** Opening Entries shown block **

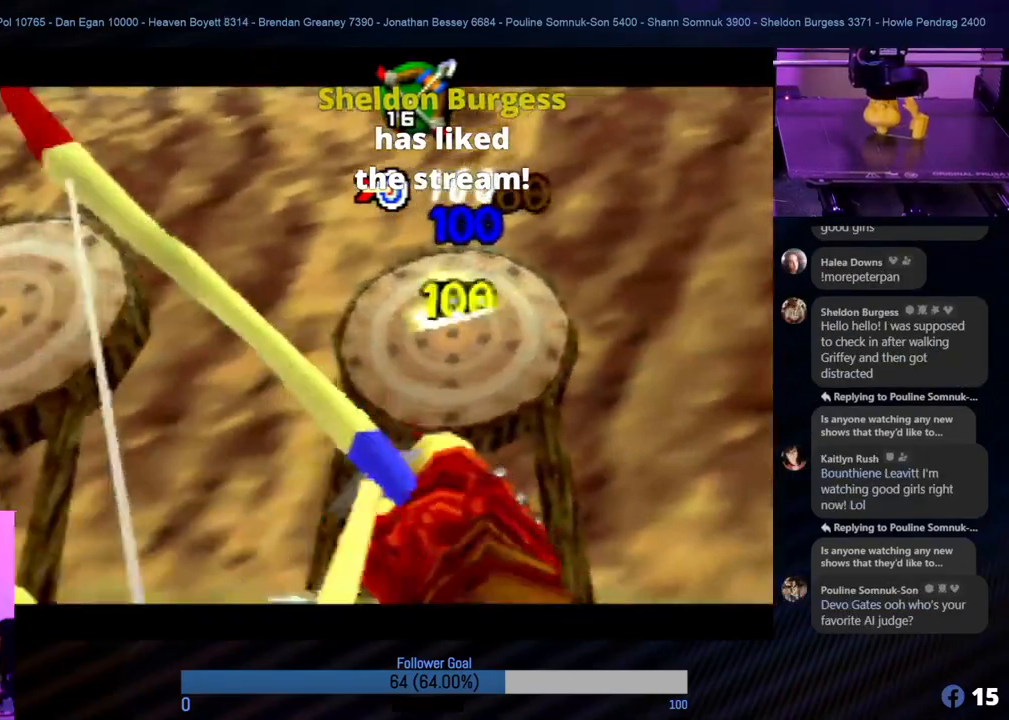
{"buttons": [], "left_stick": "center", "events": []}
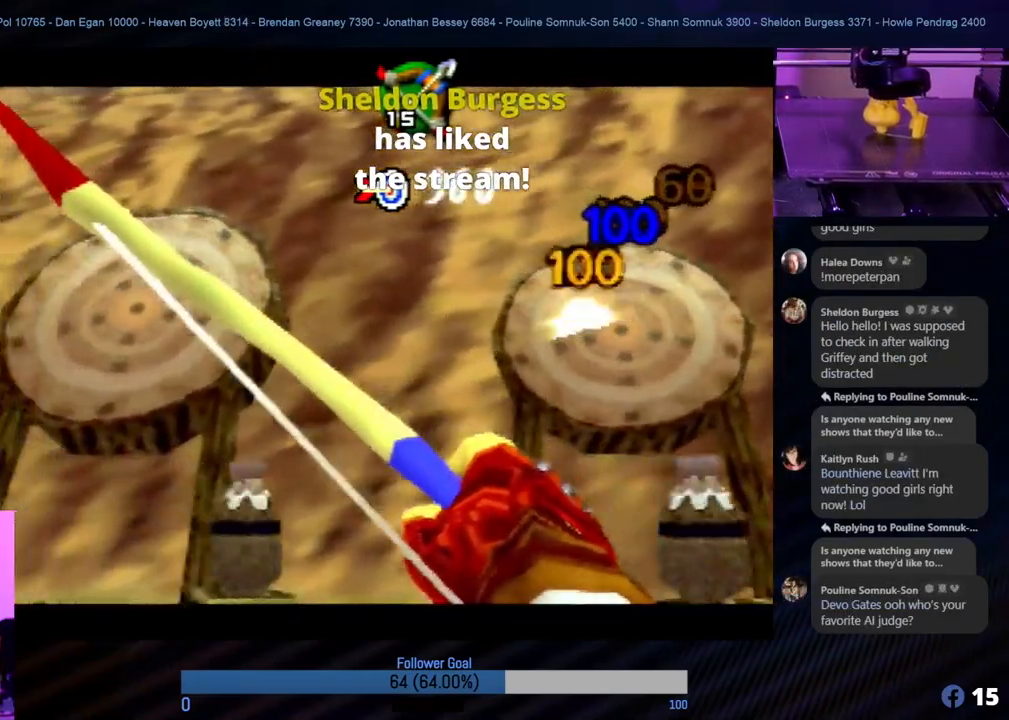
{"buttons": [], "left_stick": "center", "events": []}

** Closing Entries shown block **
** Opening Entries shown block **

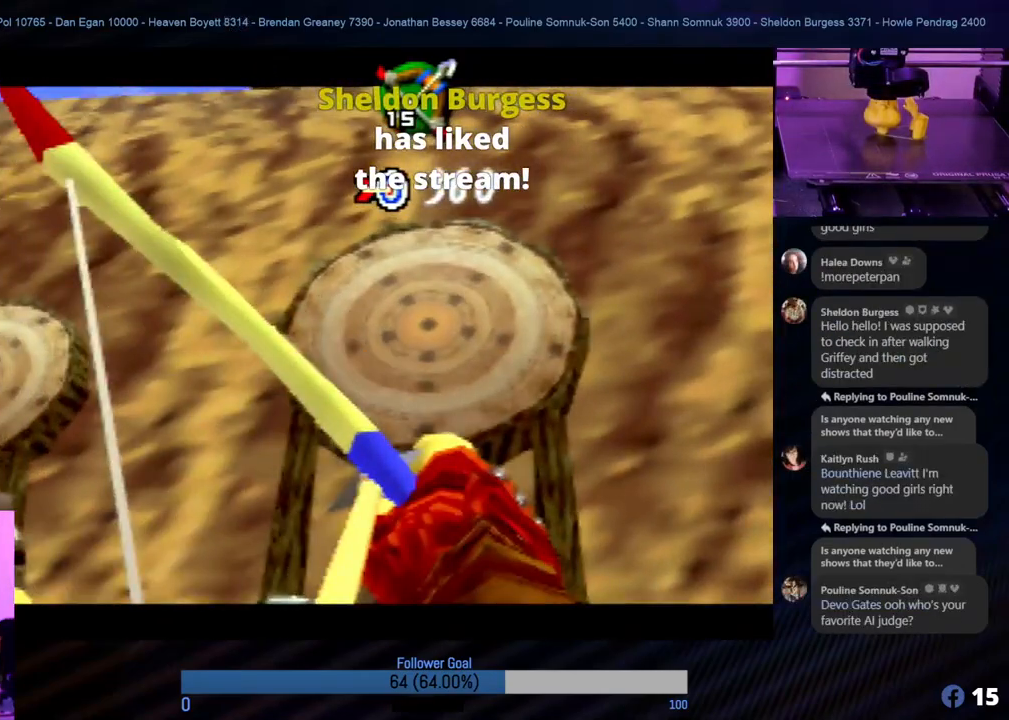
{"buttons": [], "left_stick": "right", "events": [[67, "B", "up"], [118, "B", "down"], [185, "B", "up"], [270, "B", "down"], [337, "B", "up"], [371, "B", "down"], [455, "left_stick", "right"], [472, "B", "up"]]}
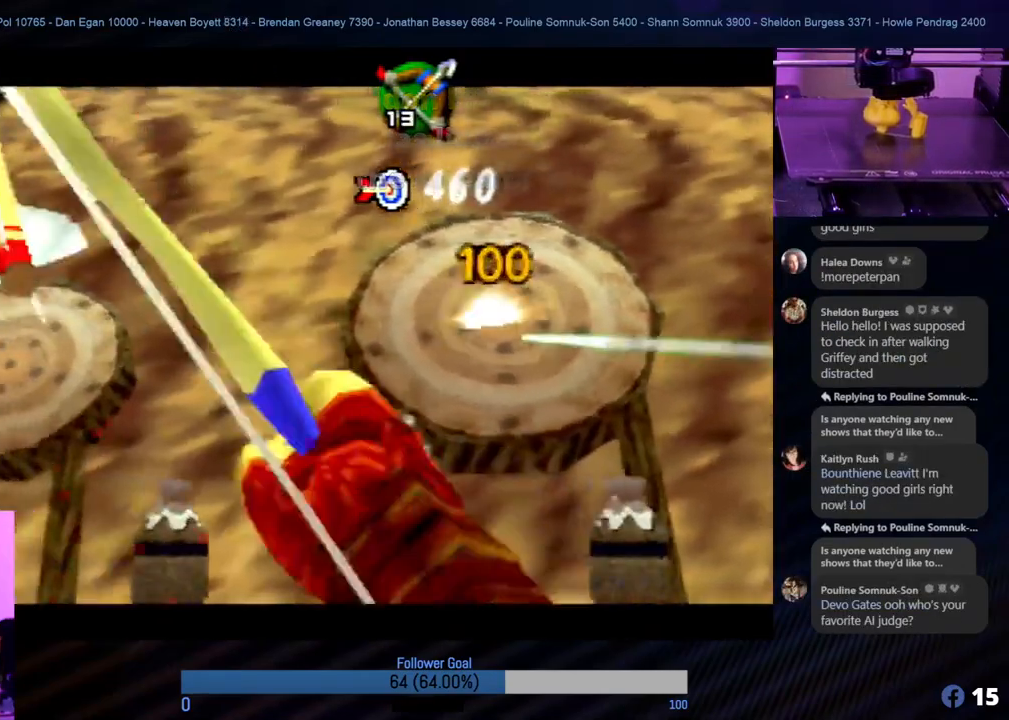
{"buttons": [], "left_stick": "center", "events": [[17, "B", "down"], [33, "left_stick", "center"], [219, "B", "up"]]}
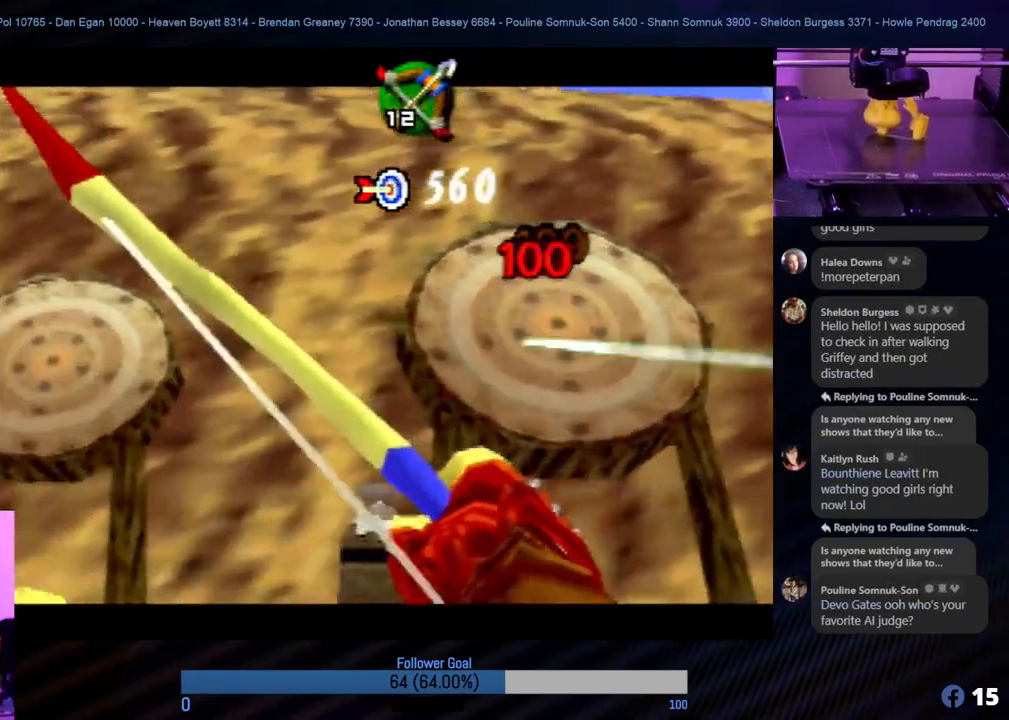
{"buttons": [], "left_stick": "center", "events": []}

** Closing Entries shown block **

== Exercise description ==
Look through the data above. Find each line with the string "down" and copy it.

== Solution for this exercise ==
{"buttons": [], "left_stick": "right", "events": [[67, "B", "up"], [118, "B", "down"], [185, "B", "up"], [270, "B", "down"], [337, "B", "up"], [371, "B", "down"], [455, "left_stick", "right"], [472, "B", "up"]]}
{"buttons": [], "left_stick": "center", "events": [[17, "B", "down"], [33, "left_stick", "center"], [219, "B", "up"]]}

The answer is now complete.